Stored data entries
========================
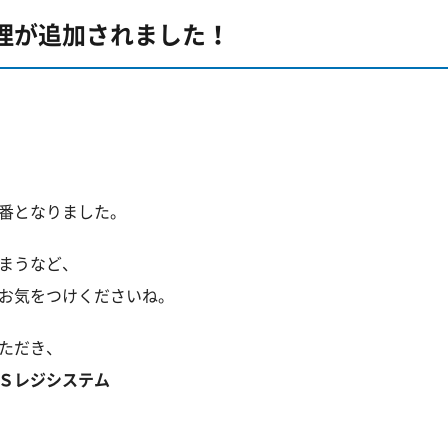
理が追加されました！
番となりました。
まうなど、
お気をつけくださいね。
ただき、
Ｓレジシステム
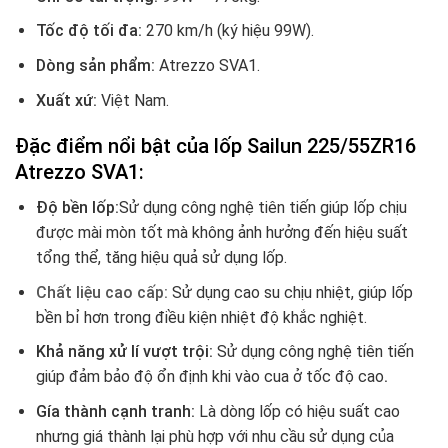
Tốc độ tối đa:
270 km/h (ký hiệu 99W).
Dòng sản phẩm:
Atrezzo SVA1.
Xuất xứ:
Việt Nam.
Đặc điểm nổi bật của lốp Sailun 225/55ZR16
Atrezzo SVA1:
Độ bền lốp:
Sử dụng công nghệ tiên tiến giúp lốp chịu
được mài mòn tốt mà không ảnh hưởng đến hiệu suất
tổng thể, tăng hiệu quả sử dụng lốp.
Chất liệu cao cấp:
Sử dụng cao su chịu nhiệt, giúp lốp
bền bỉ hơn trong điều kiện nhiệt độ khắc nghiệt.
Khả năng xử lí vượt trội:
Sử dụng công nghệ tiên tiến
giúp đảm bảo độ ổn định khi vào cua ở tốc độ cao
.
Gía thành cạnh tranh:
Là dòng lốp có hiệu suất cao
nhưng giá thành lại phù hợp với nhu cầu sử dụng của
========================
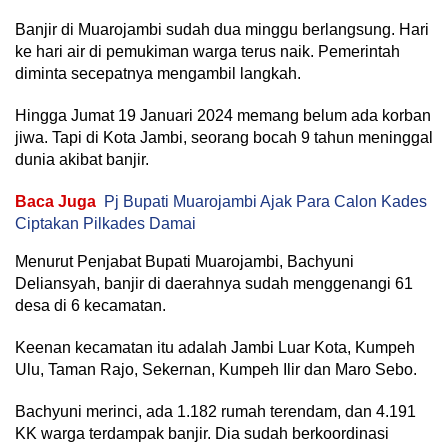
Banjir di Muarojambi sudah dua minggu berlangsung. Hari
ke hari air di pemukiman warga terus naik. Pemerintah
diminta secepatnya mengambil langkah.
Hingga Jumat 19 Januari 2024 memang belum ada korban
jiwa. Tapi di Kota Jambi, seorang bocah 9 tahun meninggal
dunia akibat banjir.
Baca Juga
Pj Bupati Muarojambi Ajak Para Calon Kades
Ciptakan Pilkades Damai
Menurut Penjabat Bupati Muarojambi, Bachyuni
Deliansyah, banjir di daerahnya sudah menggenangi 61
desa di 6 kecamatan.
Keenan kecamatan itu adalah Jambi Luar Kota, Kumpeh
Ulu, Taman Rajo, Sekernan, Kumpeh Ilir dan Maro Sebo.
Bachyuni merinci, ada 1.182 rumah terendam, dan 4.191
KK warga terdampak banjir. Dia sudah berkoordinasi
========================
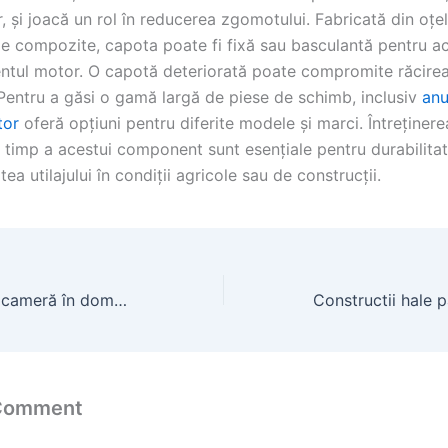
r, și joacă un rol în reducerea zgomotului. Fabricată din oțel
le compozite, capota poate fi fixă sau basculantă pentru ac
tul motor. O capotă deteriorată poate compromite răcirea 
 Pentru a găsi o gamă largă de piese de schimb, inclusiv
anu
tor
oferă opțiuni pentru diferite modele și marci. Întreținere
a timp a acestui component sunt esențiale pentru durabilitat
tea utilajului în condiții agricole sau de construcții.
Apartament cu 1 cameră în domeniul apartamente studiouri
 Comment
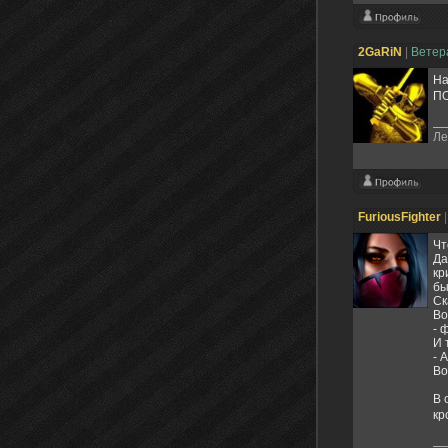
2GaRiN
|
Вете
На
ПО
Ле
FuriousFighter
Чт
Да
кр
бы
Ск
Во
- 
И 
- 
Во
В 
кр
========================
## [ASSIGNED TASK]
Please recast the item lines between the line holding "Banjir di Muarojambi" and the line holding "KK warga terdampak", inclusive, as a Markdown table with the columns Row and Line. Number each line in the Row column and leave out any blank lines.

## [ANSWER AREA]
| Row | Line |
|---|---|
| 1 | Banjir di Muarojambi sudah dua minggu berlangsung. Hari |
| 2 | ke hari air di pemukiman warga terus naik. Pemerintah |
| 3 | diminta secepatnya mengambil langkah. |
| 4 | Hingga Jumat 19 Januari 2024 memang belum ada korban |
| 5 | jiwa. Tapi di Kota Jambi, seorang bocah 9 tahun meninggal |
| 6 | dunia akibat banjir. |
| 7 | Baca Juga |
| 8 | Pj Bupati Muarojambi Ajak Para Calon Kades |
| 9 | Ciptakan Pilkades Damai |
| 10 | Menurut Penjabat Bupati Muarojambi, Bachyuni |
| 11 | Deliansyah, banjir di daerahnya sudah menggenangi 61 |
| 12 | desa di 6 kecamatan. |
| 13 | Keenan kecamatan itu adalah Jambi Luar Kota, Kumpeh |
| 14 | Ulu, Taman Rajo, Sekernan, Kumpeh Ilir dan Maro Sebo. |
| 15 | Bachyuni merinci, ada 1.182 rumah terendam, dan 4.191 |
| 16 | KK warga terdampak banjir. Dia sudah berkoordinasi |